[Document excerpt]
******
Mr. Fulton is a Registered Patent Attorney and Senior Counsel with Malloy & Malloy, P.L., Board Certified in Intellectual Property Law, and rated AV Preeminent by Martindale-Hubbell. His practice includes all aspects of Intellectual Property Law with a focus on patent and trademark prosecution and related transactional matters, and patent infringement litigation. He has a Bachelor of Science in Chemical Engineering from Cleveland State University, and obtained considerable engineering experience prior to receiving his law degree, with honors, from the University of Miami School of Law. In addition to the Florida Bar, he is admitted to practice in the U.S. District Courts for the Southern District of Florida, the Middle District of Florida, and the Eastern District of Texas, and the U.S. Courts of Appeals for the Eleventh and Federal Circuits. Mr. Fulton also maintains his Registration as a Professional Engineer in the State of Florida.
******
[Data shown]

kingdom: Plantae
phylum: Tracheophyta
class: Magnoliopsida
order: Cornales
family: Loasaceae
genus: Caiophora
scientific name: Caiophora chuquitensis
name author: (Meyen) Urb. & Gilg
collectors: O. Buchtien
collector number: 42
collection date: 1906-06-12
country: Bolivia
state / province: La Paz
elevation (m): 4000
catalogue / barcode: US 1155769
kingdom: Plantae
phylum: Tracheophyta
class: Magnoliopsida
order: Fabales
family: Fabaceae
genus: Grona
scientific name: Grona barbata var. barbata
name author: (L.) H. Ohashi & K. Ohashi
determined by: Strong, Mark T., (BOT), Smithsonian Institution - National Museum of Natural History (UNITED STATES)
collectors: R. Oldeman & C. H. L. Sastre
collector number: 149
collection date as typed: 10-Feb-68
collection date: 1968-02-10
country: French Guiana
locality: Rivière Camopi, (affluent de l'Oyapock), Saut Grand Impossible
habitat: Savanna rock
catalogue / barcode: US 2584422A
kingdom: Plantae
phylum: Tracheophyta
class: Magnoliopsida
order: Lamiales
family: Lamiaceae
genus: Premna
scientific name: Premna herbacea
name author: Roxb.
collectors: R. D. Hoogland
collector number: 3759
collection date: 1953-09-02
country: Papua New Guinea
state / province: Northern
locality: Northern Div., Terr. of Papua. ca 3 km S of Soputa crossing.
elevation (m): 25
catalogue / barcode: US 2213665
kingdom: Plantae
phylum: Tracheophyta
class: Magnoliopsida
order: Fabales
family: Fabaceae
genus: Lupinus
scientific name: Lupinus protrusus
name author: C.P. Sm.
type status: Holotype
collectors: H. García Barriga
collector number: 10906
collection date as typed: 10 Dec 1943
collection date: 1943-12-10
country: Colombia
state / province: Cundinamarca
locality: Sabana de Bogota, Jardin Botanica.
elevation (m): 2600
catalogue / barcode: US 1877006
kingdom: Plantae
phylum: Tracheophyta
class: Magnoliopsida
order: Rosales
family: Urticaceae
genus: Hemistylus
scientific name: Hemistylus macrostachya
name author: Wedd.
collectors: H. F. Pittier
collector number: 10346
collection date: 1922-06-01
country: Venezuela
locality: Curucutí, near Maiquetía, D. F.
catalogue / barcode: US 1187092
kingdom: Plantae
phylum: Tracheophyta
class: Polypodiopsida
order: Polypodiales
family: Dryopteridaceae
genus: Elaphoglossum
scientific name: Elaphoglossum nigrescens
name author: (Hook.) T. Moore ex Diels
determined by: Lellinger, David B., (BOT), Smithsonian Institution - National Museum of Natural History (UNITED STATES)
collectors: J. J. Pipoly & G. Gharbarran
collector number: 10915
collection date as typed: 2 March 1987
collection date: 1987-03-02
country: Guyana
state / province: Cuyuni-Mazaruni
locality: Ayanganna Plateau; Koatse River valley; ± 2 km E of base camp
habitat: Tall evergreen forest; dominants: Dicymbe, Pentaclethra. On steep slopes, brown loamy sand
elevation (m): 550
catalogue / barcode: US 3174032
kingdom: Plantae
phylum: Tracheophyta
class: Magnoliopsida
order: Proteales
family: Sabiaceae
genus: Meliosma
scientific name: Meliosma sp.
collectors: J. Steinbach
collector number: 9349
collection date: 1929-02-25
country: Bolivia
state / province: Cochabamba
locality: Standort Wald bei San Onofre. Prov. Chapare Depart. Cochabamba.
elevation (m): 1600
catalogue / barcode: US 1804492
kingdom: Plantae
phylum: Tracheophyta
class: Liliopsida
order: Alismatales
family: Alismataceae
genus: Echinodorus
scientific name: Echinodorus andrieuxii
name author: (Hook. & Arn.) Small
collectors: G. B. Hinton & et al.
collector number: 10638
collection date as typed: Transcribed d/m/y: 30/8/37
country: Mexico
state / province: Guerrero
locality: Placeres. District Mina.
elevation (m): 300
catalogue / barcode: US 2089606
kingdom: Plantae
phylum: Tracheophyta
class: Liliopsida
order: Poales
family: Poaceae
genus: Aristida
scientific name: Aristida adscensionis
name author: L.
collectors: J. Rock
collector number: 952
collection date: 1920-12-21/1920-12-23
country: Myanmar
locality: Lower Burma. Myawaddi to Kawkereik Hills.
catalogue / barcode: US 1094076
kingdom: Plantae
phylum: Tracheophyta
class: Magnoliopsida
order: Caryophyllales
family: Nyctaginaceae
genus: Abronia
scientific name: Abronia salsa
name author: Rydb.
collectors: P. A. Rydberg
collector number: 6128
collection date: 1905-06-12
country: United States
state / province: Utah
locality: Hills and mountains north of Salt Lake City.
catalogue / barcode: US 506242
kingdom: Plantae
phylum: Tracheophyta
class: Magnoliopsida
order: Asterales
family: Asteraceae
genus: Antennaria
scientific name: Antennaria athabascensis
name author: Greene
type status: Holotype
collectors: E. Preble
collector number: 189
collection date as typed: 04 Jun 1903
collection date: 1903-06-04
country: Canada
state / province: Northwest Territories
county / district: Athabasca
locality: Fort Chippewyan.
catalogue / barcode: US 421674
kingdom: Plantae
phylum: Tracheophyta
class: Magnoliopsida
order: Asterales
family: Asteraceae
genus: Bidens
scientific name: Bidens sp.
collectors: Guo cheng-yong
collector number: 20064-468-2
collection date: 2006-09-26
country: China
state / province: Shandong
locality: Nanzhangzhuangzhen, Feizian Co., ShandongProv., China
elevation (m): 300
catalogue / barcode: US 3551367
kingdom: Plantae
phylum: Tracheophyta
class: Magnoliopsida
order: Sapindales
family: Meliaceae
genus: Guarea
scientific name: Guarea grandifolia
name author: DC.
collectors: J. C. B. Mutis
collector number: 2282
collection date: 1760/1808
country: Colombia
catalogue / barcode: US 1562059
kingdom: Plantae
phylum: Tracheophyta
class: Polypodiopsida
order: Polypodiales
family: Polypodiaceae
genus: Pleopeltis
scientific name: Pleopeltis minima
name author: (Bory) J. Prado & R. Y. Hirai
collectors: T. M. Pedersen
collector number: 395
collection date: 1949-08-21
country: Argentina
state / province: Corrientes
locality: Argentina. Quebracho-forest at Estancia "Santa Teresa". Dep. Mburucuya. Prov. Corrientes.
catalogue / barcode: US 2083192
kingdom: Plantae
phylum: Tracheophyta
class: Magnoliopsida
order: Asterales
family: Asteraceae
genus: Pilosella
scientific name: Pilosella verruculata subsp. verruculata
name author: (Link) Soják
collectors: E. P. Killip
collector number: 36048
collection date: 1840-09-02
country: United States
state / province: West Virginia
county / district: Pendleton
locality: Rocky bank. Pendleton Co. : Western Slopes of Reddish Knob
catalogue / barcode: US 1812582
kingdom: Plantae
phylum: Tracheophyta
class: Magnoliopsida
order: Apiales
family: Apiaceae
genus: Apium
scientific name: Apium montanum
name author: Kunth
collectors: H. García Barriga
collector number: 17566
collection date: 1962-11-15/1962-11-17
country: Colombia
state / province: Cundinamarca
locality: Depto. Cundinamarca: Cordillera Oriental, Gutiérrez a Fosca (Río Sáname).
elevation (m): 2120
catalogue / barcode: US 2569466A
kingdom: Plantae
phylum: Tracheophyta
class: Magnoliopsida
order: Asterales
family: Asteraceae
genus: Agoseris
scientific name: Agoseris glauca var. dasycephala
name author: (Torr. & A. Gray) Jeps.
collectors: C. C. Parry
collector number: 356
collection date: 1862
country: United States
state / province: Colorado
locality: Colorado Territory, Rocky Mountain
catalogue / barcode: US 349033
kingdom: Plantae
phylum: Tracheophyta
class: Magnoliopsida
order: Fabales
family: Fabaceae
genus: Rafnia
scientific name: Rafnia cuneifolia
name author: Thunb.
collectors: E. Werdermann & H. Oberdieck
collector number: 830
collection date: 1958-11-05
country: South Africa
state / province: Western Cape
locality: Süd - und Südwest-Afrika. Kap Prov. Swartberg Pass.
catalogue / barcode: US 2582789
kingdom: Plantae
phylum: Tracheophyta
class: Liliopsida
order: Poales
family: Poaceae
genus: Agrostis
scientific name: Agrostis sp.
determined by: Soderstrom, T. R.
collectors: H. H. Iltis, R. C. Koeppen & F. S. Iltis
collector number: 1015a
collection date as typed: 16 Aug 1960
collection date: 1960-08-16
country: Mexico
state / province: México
******
[Work request A] Turn the paragraph about Mr. Fulton above, beginning "Mr. Fulton is a Registered Patent Attorney", into a bulleted list that keeps its main facts.
[Work request B] Write the next part of the profile of Mr. Fulton, beginning after its final sentence.

[Answer box A]
- Registered Patent Attorney and Senior Counsel with Malloy & Malloy, P.L.
- Board Certified in Intellectual Property Law; rated AV Preeminent by Martindale-Hubbell
- Practice covers all aspects of Intellectual Property Law, focusing on patent and trademark prosecution, related transactional matters, and patent infringement litigation
- B.S. in Chemical Engineering from Cleveland State University, followed by considerable engineering experience
- Law degree, with honors, from the University of Miami School of Law
- Admitted to the Florida Bar; the U.S. District Courts for the Southern and Middle Districts of Florida and the Eastern District of Texas; and the U.S. Courts of Appeals for the Eleventh and Federal Circuits
- Registered Professional Engineer in the State of Florida

[Answer box B]
Mr. Fulton is an active member of the Florida Bar, and currently serves on the Intellectual Property Law Certification Committee. He is also a member of the Federal Bar and Dade County Bar Associations, and provide Pro Bono services through the DCBA’s Small Claims Clinic and Venture Law Project initiatives. He has served as an Officer and Director of the Inventors Society of South Florida, and regularly provides complimentary “Office Hour” consultations to participants at Venture Café Miami. He has also had the honor to serve as President of his Rotary Club, the Rotary Club of Miami Brickell.